__Text section__
# Anyone hunt north of Watford City?



## utahhunter (Jan 17, 2003)

Hi all,

Sounds like real mixed reports on the opener but everyone got their birds (and skunk  ). Good to hear! Me and a buddy will be coming out from UT at the end of the month for pheasant and sharptail.

I was wondering if anyone has hunted north of Watford City and if so how the conditions were and what kind of bird numbers they were seeing? I usually hunt from Crosby down to Watford City on PLOTS but would like to try some private land too.

Anyhow any reports from the NW corner would be greatly appreciated. One other question. As a thank you to any landowners who let us on, what do the landowners appreciate as tokens of appreciation? Especially from another state? Any tips from you landowners would be very helpful.

Thank you all for the information that is shared on this board, and good luck as the season progresses.

Mike


----------



## Rick Acker (Sep 26, 2002)

I know that area got hit hard last week with the Blizzard! I'm sure it did make a dent in the population.


----------



## utahhunter (Jan 17, 2003)

Thanks Rick,

Looks like we'll be hunting more to the south and east this year. Appreciate the help!

Mike


----------



## strand (Sep 29, 2004)

They didn't get hit nearly as hard as the central and SW portions of the state.

There is good hunting to be had!


----------



## dieseldog (Aug 9, 2004)

The crosby area is not a good bet, few birds to start with and then the snow happened. I would stay south.


----------

__Task description__
Copy the Watford City hunting thread word for word, from "# Anyone hunt" up to and including "be very helpful.".

__Listed entries__
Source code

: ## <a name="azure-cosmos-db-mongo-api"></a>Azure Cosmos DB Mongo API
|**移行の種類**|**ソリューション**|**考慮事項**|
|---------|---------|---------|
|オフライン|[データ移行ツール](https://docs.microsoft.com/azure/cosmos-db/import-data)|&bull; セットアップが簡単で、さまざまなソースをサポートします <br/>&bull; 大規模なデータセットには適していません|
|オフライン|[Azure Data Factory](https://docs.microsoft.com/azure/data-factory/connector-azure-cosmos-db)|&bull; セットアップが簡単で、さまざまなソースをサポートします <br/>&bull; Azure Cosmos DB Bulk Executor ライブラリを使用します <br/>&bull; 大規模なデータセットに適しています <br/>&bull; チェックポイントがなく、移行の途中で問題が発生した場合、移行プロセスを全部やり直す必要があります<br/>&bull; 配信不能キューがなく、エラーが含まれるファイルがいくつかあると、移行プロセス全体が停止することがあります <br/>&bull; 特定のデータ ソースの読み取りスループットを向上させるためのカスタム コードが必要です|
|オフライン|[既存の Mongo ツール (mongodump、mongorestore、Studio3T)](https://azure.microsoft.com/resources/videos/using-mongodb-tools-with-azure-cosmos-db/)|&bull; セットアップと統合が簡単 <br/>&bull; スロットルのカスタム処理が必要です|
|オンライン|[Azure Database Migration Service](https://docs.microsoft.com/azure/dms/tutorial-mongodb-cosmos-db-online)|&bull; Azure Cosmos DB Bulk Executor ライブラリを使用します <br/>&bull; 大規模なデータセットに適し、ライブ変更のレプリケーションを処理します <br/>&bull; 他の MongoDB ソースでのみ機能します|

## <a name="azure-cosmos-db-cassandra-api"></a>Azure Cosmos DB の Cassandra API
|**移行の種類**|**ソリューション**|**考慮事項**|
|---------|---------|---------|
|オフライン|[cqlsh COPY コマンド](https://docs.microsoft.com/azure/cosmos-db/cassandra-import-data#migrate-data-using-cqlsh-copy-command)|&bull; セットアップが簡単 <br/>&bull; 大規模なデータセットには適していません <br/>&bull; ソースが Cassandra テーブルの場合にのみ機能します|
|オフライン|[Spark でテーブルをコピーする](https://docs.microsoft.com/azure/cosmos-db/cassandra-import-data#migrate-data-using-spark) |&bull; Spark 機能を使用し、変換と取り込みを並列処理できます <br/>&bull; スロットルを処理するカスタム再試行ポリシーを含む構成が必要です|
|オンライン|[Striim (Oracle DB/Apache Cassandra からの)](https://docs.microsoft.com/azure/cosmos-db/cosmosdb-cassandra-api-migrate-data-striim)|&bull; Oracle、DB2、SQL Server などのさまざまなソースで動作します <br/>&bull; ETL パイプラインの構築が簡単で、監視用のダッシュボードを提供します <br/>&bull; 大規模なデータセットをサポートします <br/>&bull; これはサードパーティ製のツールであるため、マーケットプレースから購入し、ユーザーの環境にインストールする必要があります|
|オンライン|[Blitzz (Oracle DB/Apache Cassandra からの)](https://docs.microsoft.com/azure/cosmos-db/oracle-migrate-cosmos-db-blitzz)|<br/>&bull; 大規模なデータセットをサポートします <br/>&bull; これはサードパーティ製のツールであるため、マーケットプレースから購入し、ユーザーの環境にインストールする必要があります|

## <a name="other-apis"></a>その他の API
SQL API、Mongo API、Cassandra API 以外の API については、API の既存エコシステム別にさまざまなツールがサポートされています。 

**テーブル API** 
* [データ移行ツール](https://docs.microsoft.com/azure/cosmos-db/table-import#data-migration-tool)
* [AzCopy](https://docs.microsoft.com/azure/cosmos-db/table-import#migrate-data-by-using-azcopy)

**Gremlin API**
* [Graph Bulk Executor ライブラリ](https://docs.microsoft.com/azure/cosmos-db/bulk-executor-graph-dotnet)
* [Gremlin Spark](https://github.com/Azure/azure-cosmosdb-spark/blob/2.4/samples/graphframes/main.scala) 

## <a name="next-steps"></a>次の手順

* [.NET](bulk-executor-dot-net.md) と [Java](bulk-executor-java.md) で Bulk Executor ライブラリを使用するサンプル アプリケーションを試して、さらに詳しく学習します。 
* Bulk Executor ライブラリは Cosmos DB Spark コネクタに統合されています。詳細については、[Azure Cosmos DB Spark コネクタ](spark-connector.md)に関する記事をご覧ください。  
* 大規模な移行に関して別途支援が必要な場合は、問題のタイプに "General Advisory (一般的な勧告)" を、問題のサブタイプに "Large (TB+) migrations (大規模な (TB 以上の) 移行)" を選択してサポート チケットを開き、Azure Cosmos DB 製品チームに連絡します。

__Answer section__
# Anyone hunt north of Watford City?



## utahhunter (Jan 17, 2003)

Hi all,

Sounds like real mixed reports on the opener but everyone got their birds (and skunk  ). Good to hear! Me and a buddy will be coming out from UT at the end of the month for pheasant and sharptail.

I was wondering if anyone has hunted north of Watford City and if so how the conditions were and what kind of bird numbers they were seeing? I usually hunt from Crosby down to Watford City on PLOTS but would like to try some private land too.

Anyhow any reports from the NW corner would be greatly appreciated. One other question. As a thank you to any landowners who let us on, what do the landowners appreciate as tokens of appreciation? Especially from another state? Any tips from you landowners would be very helpful.